Information theory provides a theoretical framework for addressing fundamental questions concerning the nature of neural codes. Harnessing its power is not straightforward, because of the differences between mathematical abstractions and laboratory reality. We describe an approach to the analysis of neural codes that seeks to identify the informative features of neural responses, rather than to estimate the information content of neural responses per se.
Our analysis, applied to neurons in primary visual cortex (V1), demonstrates that the informative precision of spike times varies with the stimulus modality being represented. Contrast is represented by spike times on the shortest time scale, and different kinds of pattern information are represented on longer time scales. The interspike interval distribution has a structure that is unanticipated from the firing rate. The significance of this structure is not that it contains additional information, but rather, that it may provide a means for simple synaptic mechanisms to decode the information that is multiplexed within a spike train.
Extensions of this analysis to the simultaneous responses of pairs of neurons indicate that neighboring neurons convey largely independent information, if the decoding process is sensitive to the neuron of origin, and not just the average firing rate.
In sum, stimulus-related information is encoded into the precise times of spikes fired by V1 neurons. Much of this information would be obscured if individual spikes were merely taken to be estimators of the firing rate. Additional information would be lost by averaging across the responses of neurons in a local population. We propose that synaptic mechanisms sensitive to interspike intervals, and dendritic processing beyond simple summation exist at least in part to enable the brain to take advantage of this extra information.

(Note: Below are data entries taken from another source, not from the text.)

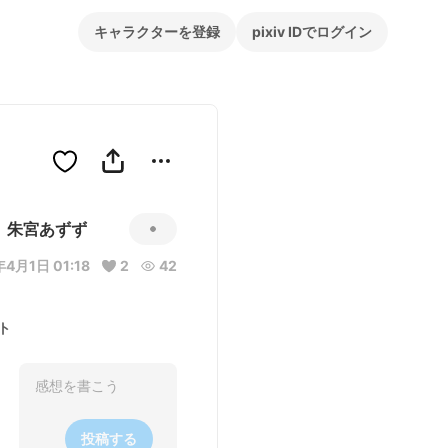
キャラクターを登録
pixiv IDでログイン
朱宮あずず
4月1日 01:18
2
42
ト
投稿する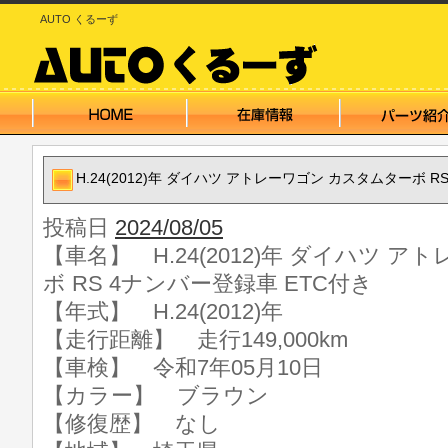
AUTO くるーず
H.24(2012)年 ダイハツ アトレーワゴン カスタムターボ R
投稿日
2024/08/05
【車名】 H.24(2012)年 ダイハツ 
ボ RS 4ナンバー登録車 ETC付き
【年式】 H.24(2012)年
【走行距離】 走行149,000km
【車検】 令和7年05月10日
【カラー】 ブラウン
【修復歴】 なし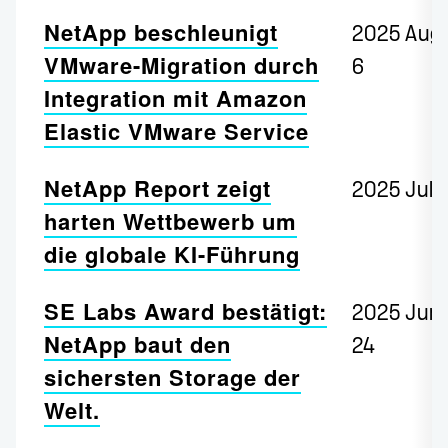
NetApp beschleunigt
2025 Aug
VMware-Migration durch
6
Integration mit Amazon
Elastic VMware Service
NetApp Report zeigt
2025 Jul 
harten Wettbewerb um
die globale KI-Führung
SE Labs Award bestätigt:
2025 Jun
NetApp baut den
24
sichersten Storage der
Welt.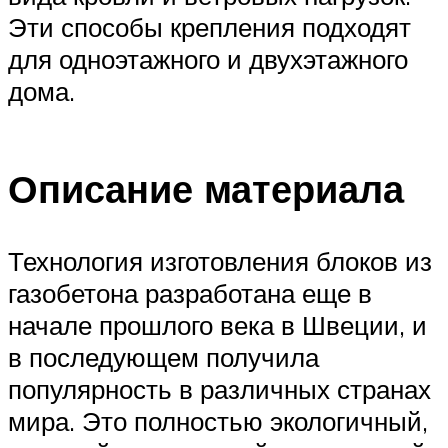
Эти способы крепления подходят
для одноэтажного и двухэтажного
дома.
Описание материала
Технология изготовления блоков из
газобетона разработана еще в
начале прошлого века в Швеции, и
в последующем получила
популярность в различных странах
мира. Это полностью экологичный,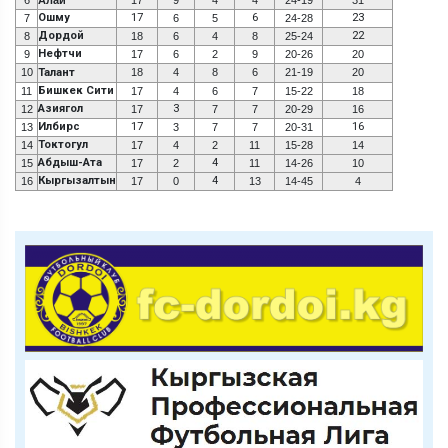
Ошму
17
6
23
7
6
5
24-28
Дордой
22
8
18
6
4
8
25-24
Нефтчи
9
17
6
2
9
20-26
20
10
Талант
18
4
8
6
21-19
20
Бишкек Сити
11
17
4
6
7
15-22
18
Азиягол
3
12
17
7
7
20-29
16
Илбирс
17
16
13
3
7
7
20-31
Токтогул
14
17
4
2
11
15-28
14
Абдыш-Ата
4
15
17
2
11
14-26
10
Кыргызалтын
4
16
17
0
13
14-45
4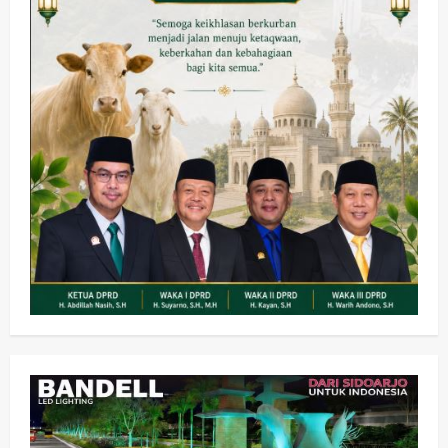
Kesehatan
Pembangunan
Pemerintahan
PANAS! Kalah Tender Proyek RSUD
Sibar Rp 9,9 M, Beranikah CV Tiga
Anugerah Utama Pertaruhkan
2
Jaminan Rp 100 Juta?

Comparison of coding by pairs of V1 neurons (surface) and individual neurons (lines), in response to transiently presented gratings at a range of spatial phases. Responses are analyzed for 100, 256, and 473 msec after stimulus onset (columns). The height of each line graph is an information-theoretic measure of the extent of stimulus-dependent clustering as determined for a range of candidate codes Dspike[q], where q is the cost/sec to shift a spike. This measure of information, applied to responses from each of the neurons individually, is indicated by the symbols (o) and (+). The sum of these values, which corresponds to the maximum information that could be transmitted by the pair if their responses were independent, is indicated by the line with symbols (X). For neuron pairs, the surface indicates the extent of stimulus-dependent clustering of the joint responses as a function of q and a second parameter, k. The parameter k is the cost to change the neuron of origin of a spike. The increase in information for q>0 indicates the informative value of spike timing, independent of the neuron of origin. The increase in information for k>0 indicates the informative value of the neuron of origin of each spike. An estimate of the upward bias of information due to chance clustering has been subtracted. Units 41/1/6/s and 41/1/6/t (top); 43/9/8/t and 43/9/8/u (bottom), all simple cells.